■ **What the task requires**:
Look below for the line holding "X37690000Y-36440000D03*" and the line holding "X50760000Y-72708400D01*". Transcribe exactly those lines and all lines between them, nothing more.

(Excerpts from a dataset)
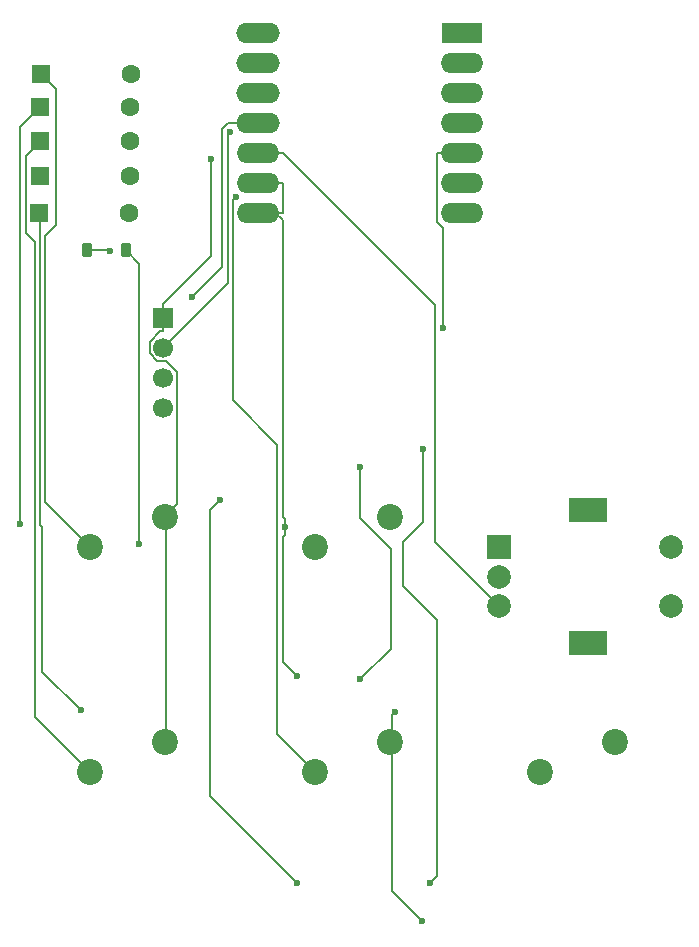
<source format=gbr>
%TF.GenerationSoftware,KiCad,Pcbnew,9.0.7*%
%TF.CreationDate,2026-01-31T12:03:09-06:00*%
%TF.ProjectId,PRO,50524f2e-6b69-4636-9164-5f7063625858,rev?*%
%TF.SameCoordinates,Original*%
%TF.FileFunction,Copper,L1,Top*%
%TF.FilePolarity,Positive*%
%FSLAX46Y46*%
G04 Gerber Fmt 4.6, Leading zero omitted, Abs format (unit mm)*
G04 Created by KiCad (PCBNEW 9.0.7) date 2026-01-31 12:03:09*
%MOMM*%
%LPD*%
G01*
G04 APERTURE LIST*
G04 Aperture macros list*
%AMRoundRect*
0 Rectangle with rounded corners*
0 $1 Rounding radius*
0 $2 $3 $4 $5 $6 $7 $8 $9 X,Y pos of 4 corners*
0 Add a 4 corners polygon primitive as box body*
4,1,4,$2,$3,$4,$5,$6,$7,$8,$9,$2,$3,0*
0 Add four circle primitives for the rounded corners*
1,1,$1+$1,$2,$3*
1,1,$1+$1,$4,$5*
1,1,$1+$1,$6,$7*
1,1,$1+$1,$8,$9*
0 Add four rect primitives between the rounded corners*
20,1,$1+$1,$2,$3,$4,$5,0*
20,1,$1+$1,$4,$5,$6,$7,0*
20,1,$1+$1,$6,$7,$8,$9,0*
20,1,$1+$1,$8,$9,$2,$3,0*%
G04 Aperture macros list end*
%TA.AperFunction,ComponentPad*%
%ADD10R,2.000000X2.000000*%
%TD*%
%TA.AperFunction,ComponentPad*%
%ADD11C,2.000000*%
%TD*%
%TA.AperFunction,ComponentPad*%
%ADD12R,3.200000X2.000000*%
%TD*%
%TA.AperFunction,SMDPad,CuDef*%
%ADD13RoundRect,0.225000X-0.225000X-0.375000X0.225000X-0.375000X0.225000X0.375000X-0.225000X0.375000X0*%
%TD*%
%TA.AperFunction,ComponentPad*%
%ADD14C,2.200000*%
%TD*%
%TA.AperFunction,ComponentPad*%
%ADD15RoundRect,0.250000X-0.550000X-0.550000X0.550000X-0.550000X0.550000X0.550000X-0.550000X0.550000X0*%
%TD*%
%TA.AperFunction,ComponentPad*%
%ADD16C,1.600000*%
%TD*%
%TA.AperFunction,ComponentPad*%
%ADD17R,1.700000X1.700000*%
%TD*%
%TA.AperFunction,ComponentPad*%
%ADD18C,1.700000*%
%TD*%
%TA.AperFunction,ComponentPad*%
%ADD19R,3.500000X1.700000*%
%TD*%
%TA.AperFunction,ComponentPad*%
%ADD20O,3.600000X1.700000*%
%TD*%
%TA.AperFunction,ComponentPad*%
%ADD21O,3.700000X1.700000*%
%TD*%
%TA.AperFunction,ViaPad*%
%ADD22C,0.600000*%
%TD*%
%TA.AperFunction,Conductor*%
%ADD23C,0.200000*%
%TD*%
G04 APERTURE END LIST*
D10*
%TO.P,RE1,A,A*%
%TO.N,Net-(D6-DIN)*%
X68950000Y-73700000D03*
D11*
%TO.P,RE1,B,B*%
%TO.N,Net-(U1-PA5_A9_D9_MISO)*%
X68950000Y-78700000D03*
%TO.P,RE1,C,C*%
%TO.N,GND*%
X68950000Y-76200000D03*
D12*
%TO.P,RE1,MP*%
%TO.N,N/C*%
X76450000Y-70600000D03*
X76450000Y-81800000D03*
D11*
%TO.P,RE1,S1,S1*%
%TO.N,Net-(D17-A)*%
X83450000Y-78700000D03*
%TO.P,RE1,S2,S2*%
%TO.N,GND*%
X83450000Y-73700000D03*
%TD*%
D13*
%TO.P,D17,1,K*%
%TO.N,Net-(D17-K)*%
X34068800Y-48593700D03*
%TO.P,D17,2,A*%
%TO.N,Net-(D17-A)*%
X37368800Y-48593700D03*
%TD*%
D14*
%TO.P,SW2,1,1*%
%TO.N,GND*%
X59690000Y-71120000D03*
%TO.P,SW2,2,2*%
%TO.N,Net-(D2-K)*%
X53340000Y-73660000D03*
%TD*%
%TO.P,SW3,1,1*%
%TO.N,GND*%
X40640000Y-90170000D03*
%TO.P,SW3,2,2*%
%TO.N,Net-(D3-K)*%
X34290000Y-92710000D03*
%TD*%
%TO.P,SW5,1,1*%
%TO.N,GND*%
X78740000Y-90170000D03*
%TO.P,SW5,2,2*%
%TO.N,Net-(D5-K)*%
X72390000Y-92710000D03*
%TD*%
%TO.P,SW4,1,1*%
%TO.N,GND*%
X59690000Y-90170000D03*
%TO.P,SW4,2,2*%
%TO.N,Net-(D4-K)*%
X53340000Y-92710000D03*
%TD*%
%TO.P,SWw1,1,1*%
%TO.N,GND*%
X40640000Y-71120000D03*
%TO.P,SWw1,2,2*%
%TO.N,Net-(D1-K)*%
X34290000Y-73660000D03*
%TD*%
D15*
%TO.P,D3,1,K*%
%TO.N,Net-(D3-K)*%
X30070000Y-39350000D03*
D16*
%TO.P,D3,2,A*%
%TO.N,Net-(D3-A)*%
X37690000Y-39350000D03*
%TD*%
D15*
%TO.P,D4,1,K*%
%TO.N,Net-(D4-K)*%
X30050000Y-42290000D03*
D16*
%TO.P,D4,2,A*%
%TO.N,Net-(D4-A)*%
X37670000Y-42290000D03*
%TD*%
D17*
%TO.P,U2,1,GND*%
%TO.N,GND*%
X40481300Y-54292500D03*
D18*
%TO.P,U2,2,VCC*%
%TO.N,Net-(U1-3V3)*%
X40481300Y-56832500D03*
%TO.P,U2,3,SCL*%
%TO.N,Net-(U1-PA9_A5_D5_SCL)*%
X40481300Y-59372500D03*
%TO.P,U2,4,SDA*%
%TO.N,Net-(U1-PA8_A4_D4_SDA)*%
X40481300Y-61912500D03*
%TD*%
D15*
%TO.P,D5,1,K*%
%TO.N,Net-(D5-K)*%
X29950000Y-45410000D03*
D16*
%TO.P,D5,2,A*%
%TO.N,Net-(D5-A)*%
X37570000Y-45410000D03*
%TD*%
D15*
%TO.P,D2,1,K*%
%TO.N,Net-(D2-K)*%
X30070000Y-36440000D03*
D16*
%TO.P,D2,2,A*%
%TO.N,Net-(D2-A)*%
X37690000Y-36440000D03*
%TD*%
D15*
%TO.P,D1,1,K*%
%TO.N,Net-(D1-K)*%
X30100000Y-33630000D03*
D16*
%TO.P,D1,2,A*%
%TO.N,Net-(D1-A)*%
X37720000Y-33630000D03*
%TD*%
D19*
%TO.P,U1,1,PA02_A0_D0*%
%TO.N,Net-(D1-A)*%
X65775000Y-30162500D03*
D20*
%TO.P,U1,2,PA4_A1_D1*%
%TO.N,Net-(D2-A)*%
X65775000Y-32702500D03*
%TO.P,U1,3,PA10_A2_D2*%
%TO.N,Net-(D3-A)*%
X65775000Y-35242500D03*
%TO.P,U1,4,PA11_A3_D3*%
%TO.N,Net-(D4-A)*%
X65775000Y-37782500D03*
%TO.P,U1,5,PA8_A4_D4_SDA*%
%TO.N,Net-(U1-PA8_A4_D4_SDA)*%
X65775000Y-40322500D03*
%TO.P,U1,6,PA9_A5_D5_SCL*%
%TO.N,Net-(U1-PA9_A5_D5_SCL)*%
X65775000Y-42862500D03*
%TO.P,U1,7,PB08_A6_D6_TX*%
%TO.N,Net-(D5-A)*%
X65775000Y-45402500D03*
%TO.P,U1,8,PB09_A7_D7_RX*%
%TO.N,Net-(D6-DIN)*%
X48525000Y-45402500D03*
%TO.P,U1,9,PA7_A8_D8_SCK*%
X48525000Y-42862500D03*
%TO.P,U1,10,PA5_A9_D9_MISO*%
%TO.N,Net-(U1-PA5_A9_D9_MISO)*%
X48525000Y-40322500D03*
D21*
%TO.P,U1,11,PA6_A10_D10_MOSI*%
%TO.N,Net-(D17-K)*%
X48525000Y-37782500D03*
%TO.P,U1,12,3V3*%
%TO.N,Net-(U1-3V3)*%
X48525000Y-35242500D03*
%TO.P,U1,13,GND*%
%TO.N,unconnected-(U1-GND-Pad13)*%
X48525000Y-32702500D03*
%TO.P,U1,14,5V*%
%TO.N,Net-(D10-VDD)*%
X48525000Y-30162500D03*
%TD*%
D22*
%TO.N,Net-(D6-DIN)*%
X51837200Y-84595300D03*
%TO.N,Net-(D17-K)*%
X42940000Y-52530000D03*
X35970000Y-48600000D03*
%TO.N,Net-(U1-PA8_A4_D4_SDA)*%
X64137700Y-55133300D03*
%TO.N,Net-(U1-3V3)*%
X46108100Y-38521500D03*
%TO.N,Net-(D17-A)*%
X38478500Y-73414700D03*
%TO.N,Net-(D8-DOUT)*%
X45319500Y-69705600D03*
X51851600Y-102173700D03*
%TO.N,Net-(D7-DOUT)*%
X57150700Y-66918100D03*
X57150700Y-84916200D03*
%TO.N,Net-(D6-DIN)*%
X50760000Y-71990000D03*
%TO.N,Net-(D5-K)*%
X33488300Y-87541500D03*
%TO.N,Net-(D4-K)*%
X46635900Y-44054800D03*
%TO.N,Net-(D2-K)*%
X28379900Y-71741200D03*
%TO.N,GND*%
X60108500Y-87631600D03*
X44523800Y-40821100D03*
X62431100Y-105357000D03*
%TO.N,Net-(D10-VDD)*%
X63066300Y-102155600D03*
X62451000Y-65424300D03*
%TD*%
D23*
%TO.N,Net-(D6-DIN)*%
X51785300Y-84595300D02*
X51837200Y-84595300D01*
X50601200Y-83411200D02*
X51785300Y-84595300D01*
X50601200Y-72867200D02*
X50601200Y-83411200D01*
X50760000Y-72708400D02*
X50601200Y-72867200D01*
X50760000Y-71990000D02*
X50760000Y-72708400D01*
%TO.N,Net-(D1-K)*%
X31390000Y-34920000D02*
X30100000Y-33630000D01*
X31390000Y-46400000D02*
X31390000Y-34920000D01*
X30520000Y-68430000D02*
X30455000Y-68365000D01*
X30455000Y-68365000D02*
X30455000Y-47335000D01*
X30520000Y-69890000D02*
X30520000Y-68430000D01*
X34290000Y-73660000D02*
X30520000Y-69890000D01*
X30455000Y-47335000D02*
X31390000Y-46400000D01*
%TO.N,Net-(D17-K)*%
X42940000Y-52550000D02*
X42940000Y-52530000D01*
X45507100Y-49982900D02*
X42940000Y-52550000D01*
X45507100Y-38271700D02*
X45507100Y-49982900D01*
X45996300Y-37782500D02*
X45507100Y-38271700D01*
%TO.N,Net-(U1-PA5_A9_D9_MISO)*%
X63536000Y-53231800D02*
X63536000Y-73286000D01*
%TO.N,Net-(D8-DOUT)*%
X44430000Y-70595100D02*
X44430000Y-94752100D01*
X45319500Y-69705600D02*
X44430000Y-70595100D01*
%TO.N,Net-(D6-DIN)*%
X50601200Y-46028700D02*
X49975000Y-45402500D01*
X50760000Y-71308400D02*
X50601200Y-71149600D01*
X50760000Y-71990000D02*
X50760000Y-71308400D01*
X50601200Y-71149600D02*
X50601200Y-46028700D01*
%TO.N,Net-(D4-K)*%
X46374800Y-44315900D02*
X46635900Y-44054800D01*
X50160000Y-65048000D02*
X46374800Y-61262800D01*
X50160000Y-89530000D02*
X50160000Y-65048000D01*
X46374800Y-61262800D02*
X46374800Y-44315900D01*
X53340000Y-92710000D02*
X50160000Y-89530000D01*
%TO.N,Net-(U1-PA8_A4_D4_SDA)*%
X64137700Y-46660000D02*
X64137700Y-55133300D01*
X63673300Y-46195600D02*
X64137700Y-46660000D01*
X63673300Y-40322500D02*
X63673300Y-46195600D01*
X64775000Y-40322500D02*
X63673300Y-40322500D01*
%TO.N,Net-(U1-3V3)*%
X45973100Y-51340700D02*
X40481300Y-56832500D01*
X45973100Y-38656500D02*
X45973100Y-51340700D01*
X46108100Y-38521500D02*
X45973100Y-38656500D01*
%TO.N,Net-(U1-PA5_A9_D9_MISO)*%
X49525000Y-40322500D02*
X50626700Y-40322500D01*
X63536000Y-73286000D02*
X68950000Y-78700000D01*
X50626700Y-40322500D02*
X63536000Y-53231800D01*
%TO.N,Net-(D17-K)*%
X49525000Y-37782500D02*
X46373300Y-37782500D01*
X35949200Y-48593700D02*
X34068800Y-48593700D01*
X46373300Y-37782500D02*
X45996300Y-37782500D01*
%TO.N,Net-(D17-A)*%
X38478500Y-49703400D02*
X37368800Y-48593700D01*
X38478500Y-73414700D02*
X38478500Y-49703400D01*
%TO.N,Net-(D8-DOUT)*%
X45319500Y-95641600D02*
X51851600Y-102173700D01*
X51851600Y-102173700D02*
X45319500Y-95641600D01*
X45319500Y-95641600D02*
X51851600Y-102173700D01*
%TO.N,Net-(D7-DOUT)*%
X59755900Y-73829000D02*
X59755900Y-82311000D01*
X57150700Y-71223800D02*
X59755900Y-73829000D01*
X57150700Y-66918100D02*
X57150700Y-71223800D01*
%TO.N,Net-(D6-DIN)*%
X50626700Y-45402500D02*
X50626700Y-42862500D01*
X49525000Y-42862500D02*
X50626700Y-42862500D01*
X50525900Y-45402500D02*
X50625200Y-45402500D01*
X50625200Y-45402500D02*
X50626700Y-45402500D01*
X49525000Y-45402500D02*
X49975000Y-45402500D01*
X49975000Y-45402500D02*
X50525900Y-45402500D01*
%TO.N,Net-(D5-K)*%
X30218800Y-84272000D02*
X30218800Y-72008600D01*
X33488300Y-87541500D02*
X30218800Y-84272000D01*
X30218800Y-72008600D02*
X30054000Y-71843800D01*
X30218800Y-72008600D02*
X30054000Y-71843800D01*
X30054000Y-45514000D02*
X29950000Y-45410000D01*
X30054000Y-71843800D02*
X30054000Y-45514000D01*
%TO.N,Net-(D3-K)*%
X28831600Y-40588400D02*
X30070000Y-39350000D01*
X28831600Y-47073500D02*
X28831600Y-40588400D01*
X29652300Y-47894200D02*
X28831600Y-47073500D01*
X29652300Y-88072300D02*
X29652300Y-47894200D01*
X34290000Y-92710000D02*
X29652300Y-88072300D01*
%TO.N,Net-(D2-K)*%
X28379900Y-38130100D02*
X28379900Y-71741200D01*
X30070000Y-36440000D02*
X28379900Y-38130100D01*
%TO.N,GND*%
X40690800Y-90119200D02*
X40640000Y-90170000D01*
X40690800Y-71170800D02*
X40690800Y-90119200D01*
X40640000Y-71120000D02*
X40690800Y-71170800D01*
X41659700Y-70100300D02*
X40640000Y-71120000D01*
X41659700Y-58908900D02*
X41659700Y-70100300D01*
X40735000Y-57984200D02*
X41659700Y-58908900D01*
X40004300Y-57984200D02*
X40735000Y-57984200D01*
X39329600Y-57309500D02*
X40004300Y-57984200D01*
X39329600Y-56307900D02*
X39329600Y-57309500D01*
X40193300Y-55444200D02*
X39329600Y-56307900D01*
X40481300Y-55444200D02*
X40193300Y-55444200D01*
X44523800Y-49098300D02*
X40481300Y-53140800D01*
X44523800Y-40821100D02*
X44523800Y-49098300D01*
X40481300Y-54292500D02*
X40481300Y-53140800D01*
X40481300Y-54292500D02*
X40481300Y-55444200D01*
X59899300Y-87840800D02*
X60108500Y-87631600D01*
X59899300Y-90170000D02*
X59899300Y-87840800D01*
X59690000Y-90170000D02*
X59899300Y-90170000D01*
%TO.N,Net-(D10-VDD)*%
X62451000Y-71602100D02*
X62451000Y-65424300D01*
X60788100Y-73265000D02*
X62451000Y-71602100D01*
X60788100Y-76991000D02*
X60788100Y-73265000D01*
X63659300Y-79862200D02*
X60788100Y-76991000D01*
X63659300Y-101562600D02*
X63659300Y-79862200D01*
X63066300Y-102155600D02*
X63659300Y-101562600D01*
%TO.N,Net-(D8-DOUT)*%
X44430000Y-94752100D02*
X45319500Y-95641600D01*
%TO.N,GND*%
X59899300Y-102825200D02*
X62431100Y-105357000D01*
X59899300Y-90170000D02*
X59899300Y-102825200D01*
%TO.N,Net-(D7-DOUT)*%
X59755900Y-82311000D02*
X57150700Y-84916200D01*
%TD*%
M02*

</source>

■ **Completed exercise**:
X37690000Y-36440000D03*
%TD*%
D15*
%TO.P,D1,1,K*%
%TO.N,Net-(D1-K)*%
X30100000Y-33630000D03*
D16*
%TO.P,D1,2,A*%
%TO.N,Net-(D1-A)*%
X37720000Y-33630000D03*
%TD*%
D19*
%TO.P,U1,1,PA02_A0_D0*%
%TO.N,Net-(D1-A)*%
X65775000Y-30162500D03*
D20*
%TO.P,U1,2,PA4_A1_D1*%
%TO.N,Net-(D2-A)*%
X65775000Y-32702500D03*
%TO.P,U1,3,PA10_A2_D2*%
%TO.N,Net-(D3-A)*%
X65775000Y-35242500D03*
%TO.P,U1,4,PA11_A3_D3*%
%TO.N,Net-(D4-A)*%
X65775000Y-37782500D03*
%TO.P,U1,5,PA8_A4_D4_SDA*%
%TO.N,Net-(U1-PA8_A4_D4_SDA)*%
X65775000Y-40322500D03*
%TO.P,U1,6,PA9_A5_D5_SCL*%
%TO.N,Net-(U1-PA9_A5_D5_SCL)*%
X65775000Y-42862500D03*
%TO.P,U1,7,PB08_A6_D6_TX*%
%TO.N,Net-(D5-A)*%
X65775000Y-45402500D03*
%TO.P,U1,8,PB09_A7_D7_RX*%
%TO.N,Net-(D6-DIN)*%
X48525000Y-45402500D03*
%TO.P,U1,9,PA7_A8_D8_SCK*%
X48525000Y-42862500D03*
%TO.P,U1,10,PA5_A9_D9_MISO*%
%TO.N,Net-(U1-PA5_A9_D9_MISO)*%
X48525000Y-40322500D03*
D21*
%TO.P,U1,11,PA6_A10_D10_MOSI*%
%TO.N,Net-(D17-K)*%
X48525000Y-37782500D03*
%TO.P,U1,12,3V3*%
%TO.N,Net-(U1-3V3)*%
X48525000Y-35242500D03*
%TO.P,U1,13,GND*%
%TO.N,unconnected-(U1-GND-Pad13)*%
X48525000Y-32702500D03*
%TO.P,U1,14,5V*%
%TO.N,Net-(D10-VDD)*%
X48525000Y-30162500D03*
%TD*%
D22*
%TO.N,Net-(D6-DIN)*%
X51837200Y-84595300D03*
%TO.N,Net-(D17-K)*%
X42940000Y-52530000D03*
X35970000Y-48600000D03*
%TO.N,Net-(U1-PA8_A4_D4_SDA)*%
X64137700Y-55133300D03*
%TO.N,Net-(U1-3V3)*%
X46108100Y-38521500D03*
%TO.N,Net-(D17-A)*%
X38478500Y-73414700D03*
%TO.N,Net-(D8-DOUT)*%
X45319500Y-69705600D03*
X51851600Y-102173700D03*
%TO.N,Net-(D7-DOUT)*%
X57150700Y-66918100D03*
X57150700Y-84916200D03*
%TO.N,Net-(D6-DIN)*%
X50760000Y-71990000D03*
%TO.N,Net-(D5-K)*%
X33488300Y-87541500D03*
%TO.N,Net-(D4-K)*%
X46635900Y-44054800D03*
%TO.N,Net-(D2-K)*%
X28379900Y-71741200D03*
%TO.N,GND*%
X60108500Y-87631600D03*
X44523800Y-40821100D03*
X62431100Y-105357000D03*
%TO.N,Net-(D10-VDD)*%
X63066300Y-102155600D03*
X62451000Y-65424300D03*
%TD*%
D23*
%TO.N,Net-(D6-DIN)*%
X51785300Y-84595300D02*
X51837200Y-84595300D01*
X50601200Y-83411200D02*
X51785300Y-84595300D01*
X50601200Y-72867200D02*
X50601200Y-83411200D01*
X50760000Y-72708400D02*
X50601200Y-72867200D01*
X50760000Y-71990000D02*
X50760000Y-72708400D01*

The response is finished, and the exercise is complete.